Some men and boys tried to chat with the soldiers whenever they squatted down in firing positions, giving the scene the strange feel of a military exercise on a public parade ground.

But while some people went to meet the soldiers, many others had more pressing business in mind. As the soldiers advanced, massive looting was taking place around them. Crowds pressed onto the university campus and other public buildings, carting off whatever they could carry. I saw cars, donkey carts, and men with sacks on their backs carrying away copy machines, furniture, and even chalkboards.

Much of the looting at the university focused on one of the main buildings, which was blackened and damaged around the upper floor windows from recent fighting. One woman sat on the road near the university entrance guarding two small sofas and other bits of furniture. She was arguing with a university student who was berating her for making off with school property. The woman's two sons, armed with sticks, watched menacingly.

Many people I talked to said they were glad to see the British troops moving into the city but were dismayed by the sacking of public buildings. One man told me he could not understand how an army of British tanks and soldiers could defeat Hussein's loyalists but not control ordinary people.

Moving deeper into the city, I discovered that the looting was limited to government buildings. Shops were tightly shuttered, and there were no crowds trying to break into them.

The closer I got to downtown Basra, the happier people seemed to be to see foreigners. Many told me they had been watching the British troops enter and had waved to them and were relieved that the soldiers returned their greetings and appeared friendly.

One small crowd was gathered in front of a city jail. The jail had emptied out two nights ago when the police vanished and the prisoners broke out.

One inmate was still lingering inside the prison compound, half crazy and perhaps with nowhere to go. Holding a screwdriver for protection, he told us that the jail was for common criminals and that he had been jailed for stealing a sack of flour.

The prisoner then gave me and a fascinated mob of onlookers a tour of the worst the jail had to offer. That included a punishment room with hooks on the ceiling for lifting men off the floor by their arms behind their backs. He also showed electric cables he said were used to shock prisoners when they fought with each other for water and food. He called most of the jail food "inedible" and the water "sewage."

The man's stories, plus the sight of his chest, which showed horrible scars he said were made by torturers using screwdrivers, finally frightened the crowd of visitors back into the street, leaving him alone again among the empty cells.

Late in the day, there was the sound of British helicopter gunships overhead, followed by powerful explosions from the downtown area. The explosions were a sign that somewhere, someone was still resisting, and that their fire was being suppressed with missiles.

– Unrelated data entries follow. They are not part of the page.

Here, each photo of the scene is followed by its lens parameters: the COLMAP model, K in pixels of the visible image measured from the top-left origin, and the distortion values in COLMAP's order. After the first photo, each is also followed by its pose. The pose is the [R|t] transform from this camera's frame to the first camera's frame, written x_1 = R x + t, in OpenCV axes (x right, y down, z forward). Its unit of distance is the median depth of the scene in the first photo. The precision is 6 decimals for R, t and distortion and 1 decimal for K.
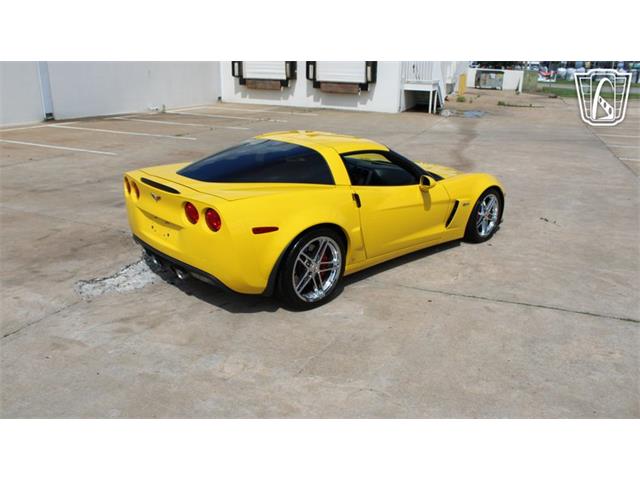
lens RADIAL K [[527.5, 0, 319.2], [0, 527.5, 239.0], [0, 0, 1]] dist [-0.153459, 0.124881]
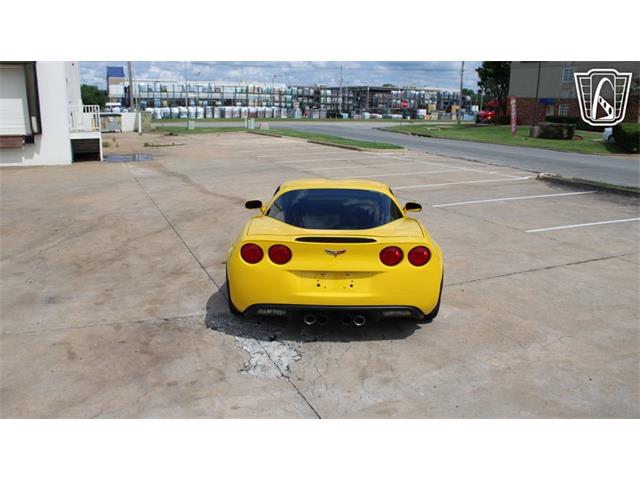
lens RADIAL K [[527.5, 0, 314.9], [0, 527.5, 239.4], [0, 0, 1]] dist [-0.153459, 0.124881]
pose [[0.714302, -0.181905, 0.675783, -0.212278], [0.231244, 0.972740, 0.017415, -0.027153], [-0.660529, 0.143831, 0.736895, 0.055728]]
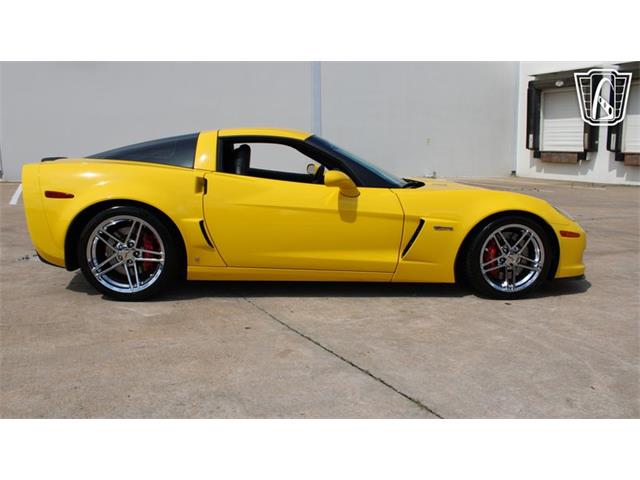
lens RADIAL K [[527.5, 0, 320.2], [0, 527.5, 237.8], [0, 0, 1]] dist [-0.153459, 0.124881]
pose [[0.780411, 0.082432, -0.619810, 0.161815], [-0.186951, 0.976688, -0.105498, 0.012756], [0.596665, 0.198206, 0.777628, 0.110056]]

But the rare sound of fighting only underlined the fact that Basra -- a city of almost 2 million people -- is now occupied by British forces and is no longer part of Saddam-controlled Iraq.

By dusk, British forces were reported in the central markets, amid speculation that they would headquarter in an abandoned downtown barracks. With main arteries now firmly in allied hands, the next days are likely to see troops fanning out down smaller streets to extend their control into residential neighborhoods. Then they will have to begin the difficult task of fully restoring order, ending the looting, and setting up a new administration to replace the vanished former government.